Example: Token Transfer Handler

// Function to handle token transfer between two accounts
const handleTransferToken = async () => {
  // Ensure a wallet is connected and the transfer function exists
  if (!selectedAccount || !inkCtx?.transferToken) return;

  // Set the loading state for the transfer button and show a loading toast
  setLoadingStates(prev => ({ ...prev, transfer: true }));
  toast.loading("Preparing transfer...", { id: "transfer" });

  try {
    // Execute the transfer using the ink! client context

    await inkCtx.transferToken(
      //  Recipient Address
      // The recipient can come in two forms:
      //  - If it's already a hex (starts with "0x"), use it directly.
      //  - Otherwise, it's an SS58 address (like from Polkadot.js), so convert it.
      transferRecipient.startsWith("0x")
        ? Binary.fromHex(transferRecipient)
        : Binary.fromHex(convertSS58toHex(transferRecipient)),

      //  Amount
      // The amount entered in the input is converted to a BigInt
      // because blockchain values (like balances and token amounts)
      // must be represented as big integers to prevent rounding errors.
      BigInt(transferAmount || "0"),

      //  Account
      // The selected wallet account — this acts as the "origin"
      // (the sender of the transaction) and determines who signs it.
      selectedAccount
    );

    // If no error, the transfer succeeded
    toast.success("Transfer successful!", { id: "transfer" });

    //  Refresh user data to reflect the updated balance
    await refreshUserData();

  } catch (err) {
    // Catch any failure, invalid address, insufficient funds, RPC error, etc.
    toast.error(
      err instanceof Error ? err.message : "Transfer failed",
      { id: "transfer" }
    );
  } finally {
    // Reset loading state no matter what
    setLoadingStates(prev => ({ ...prev, transfer: false }));
  }
};

This is just a snippet of a function from the page.tsx file with an inline explanation. Complete code can be found here

Conclusion

Everything shared here came directly from what I learned during my journey building and understanding how ink! Smart contracts interact with the frontend.

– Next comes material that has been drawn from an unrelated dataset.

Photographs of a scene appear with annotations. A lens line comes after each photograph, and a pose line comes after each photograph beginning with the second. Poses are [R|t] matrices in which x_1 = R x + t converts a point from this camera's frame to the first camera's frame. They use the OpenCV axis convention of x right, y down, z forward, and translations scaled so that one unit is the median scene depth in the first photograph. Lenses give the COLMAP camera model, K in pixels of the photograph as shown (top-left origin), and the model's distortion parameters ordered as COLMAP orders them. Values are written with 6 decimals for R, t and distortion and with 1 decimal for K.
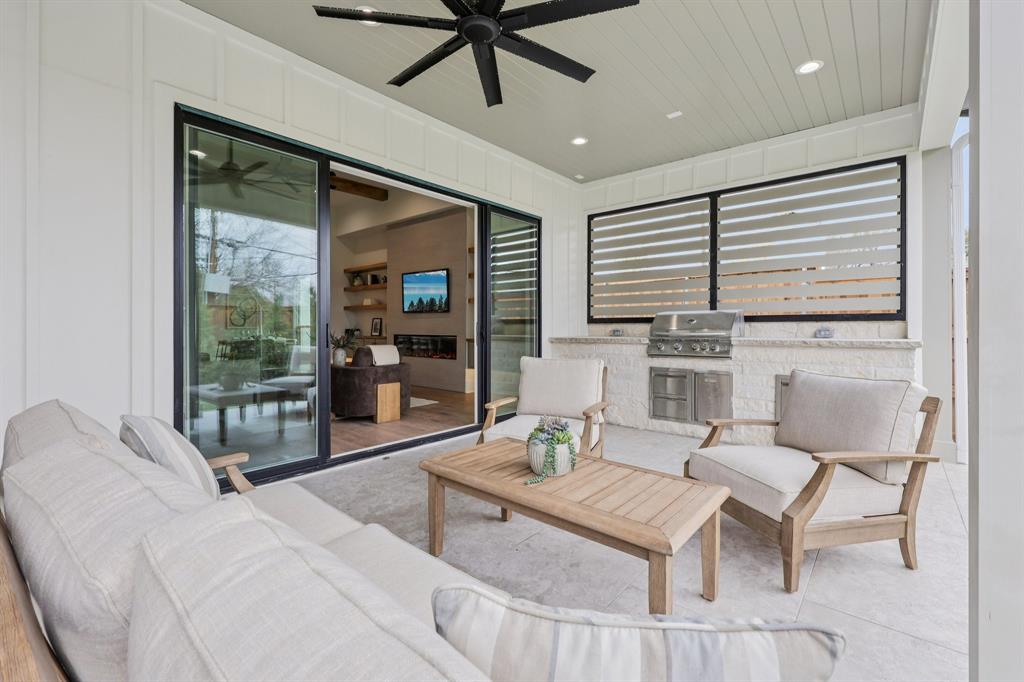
lens RADIAL K [[444.2, 0, 513.6], [0, 444.2, 333.3], [0, 0, 1]] dist [-0.003570, -0.001632]
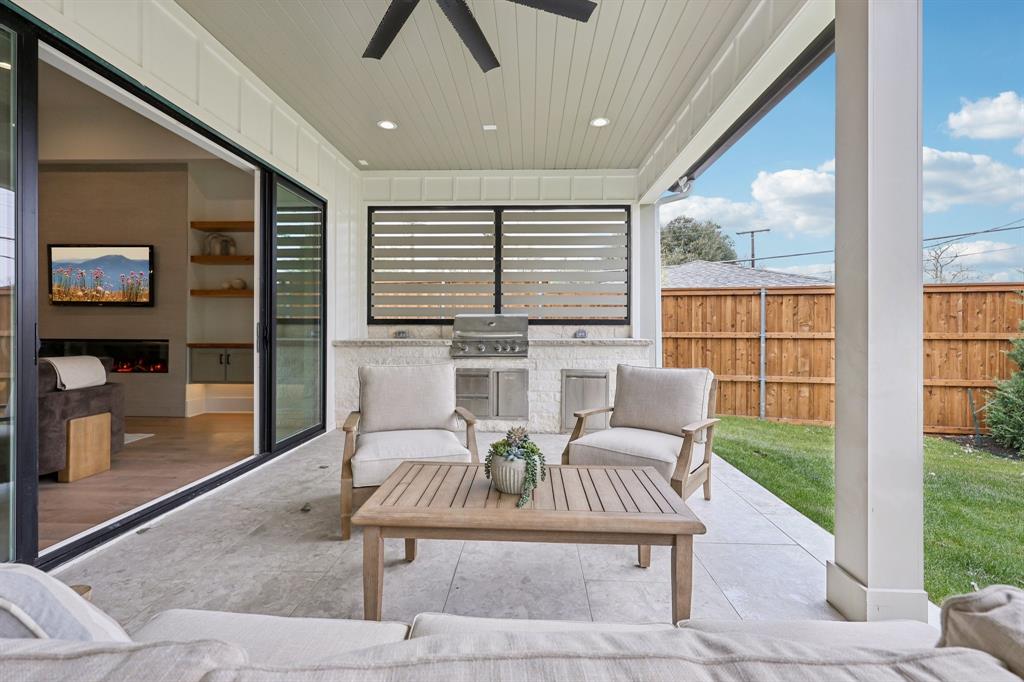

There are definitely many approaches out there, more abstracted SDKs, different wallet connectors, and even UI frameworks that simplify everything.
But I decided to go through this process step by step to see how things work under the hood, from wallet connections to contract queries and signed transactions.

My goal wasn’t to show the only way, but to share one working approach that I believe helps new developers understand what’s really happening when your frontend talks to the blockchain.

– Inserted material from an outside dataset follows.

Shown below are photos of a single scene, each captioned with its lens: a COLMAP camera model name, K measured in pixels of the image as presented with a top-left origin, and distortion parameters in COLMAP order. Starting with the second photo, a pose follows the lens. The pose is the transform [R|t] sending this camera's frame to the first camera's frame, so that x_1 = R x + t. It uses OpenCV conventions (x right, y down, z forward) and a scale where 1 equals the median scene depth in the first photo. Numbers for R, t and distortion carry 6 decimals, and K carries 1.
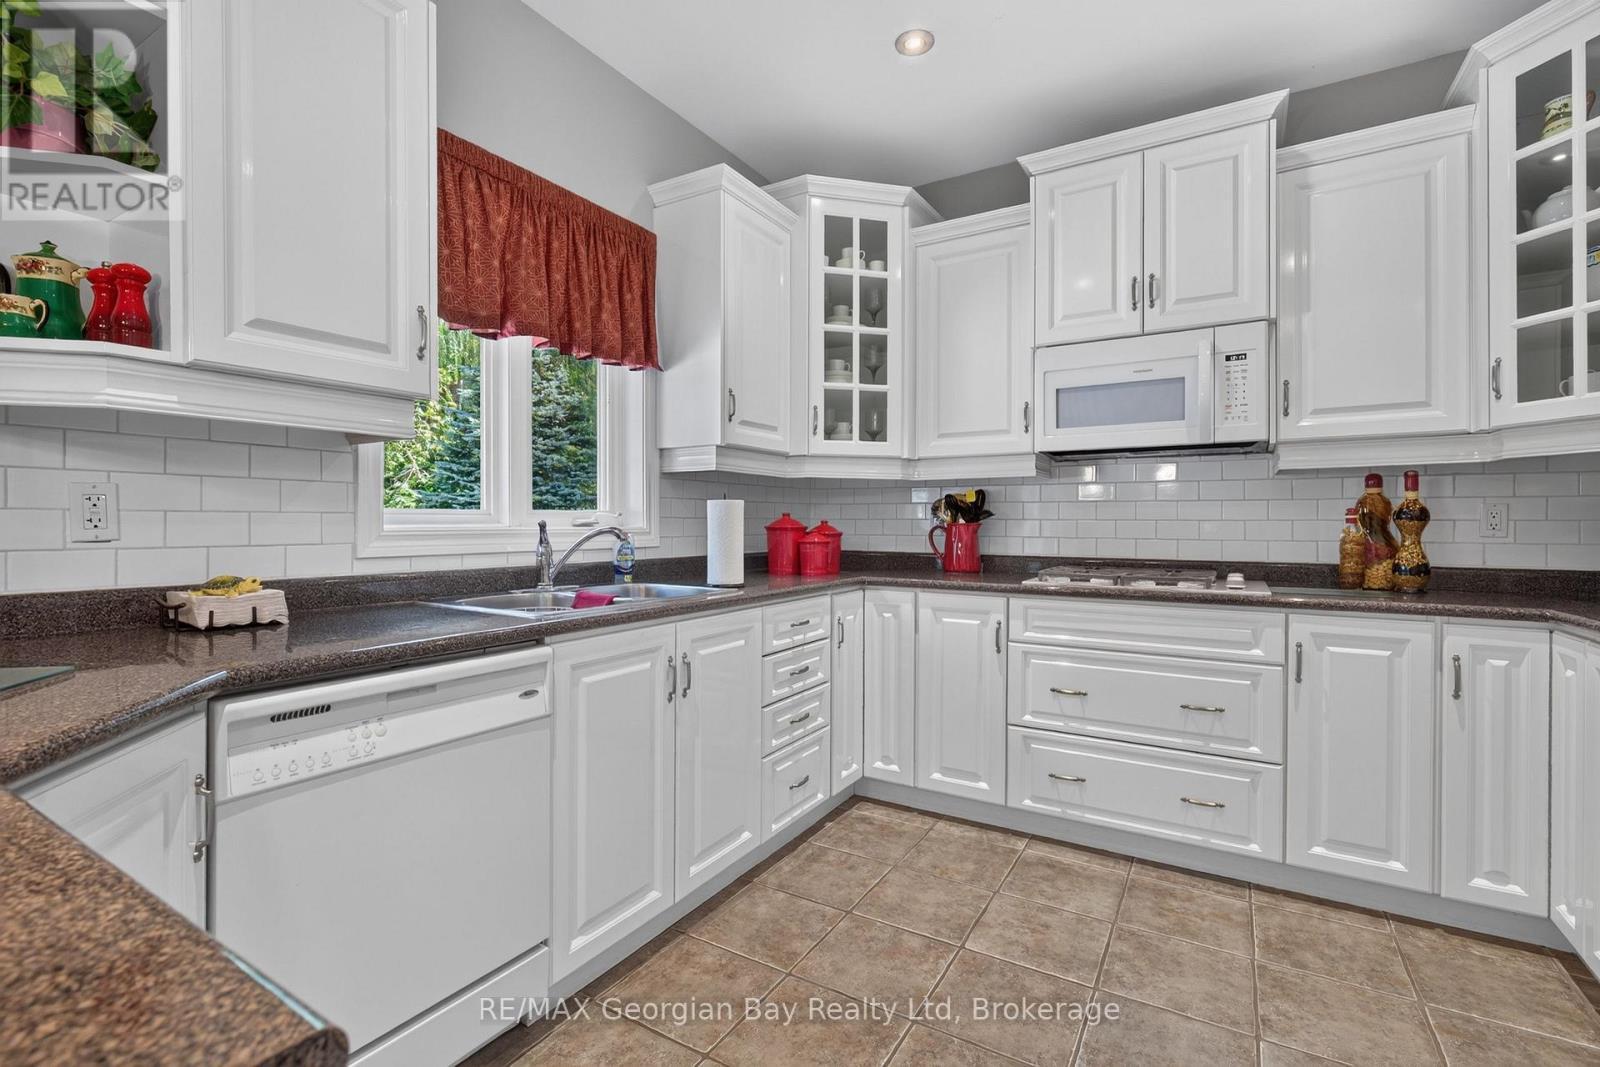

If you’re new to Polkadot or ink!, I hope this helped you gain clarity on how data flows from the UI to the chain and back,
and how .query() and .send() play their unique roles in that communication.

For me personally, moving forward, I’ll be using ready-made templates and tools that speed up the process,
but I’ll always appreciate the foundation this gave me.

If you’d like to explore this full project, you can clone the complete repository and play around with it here:
The frontend: https://github.com/Rampop01/psp_token-frontend/tree/master

The smartcontract: https://github.com/Rampop01/cross-contract-unit-testing

Try changing things, running queries, or sending transactions. It’s one of the best ways to really learn by doing.

If this article helped you understand how to structure your frontend and interact with ink! contracts more confidently, especially as a beginner, then it’s done its job.
Thanks for reading through my first ink! project, and see you on-chain.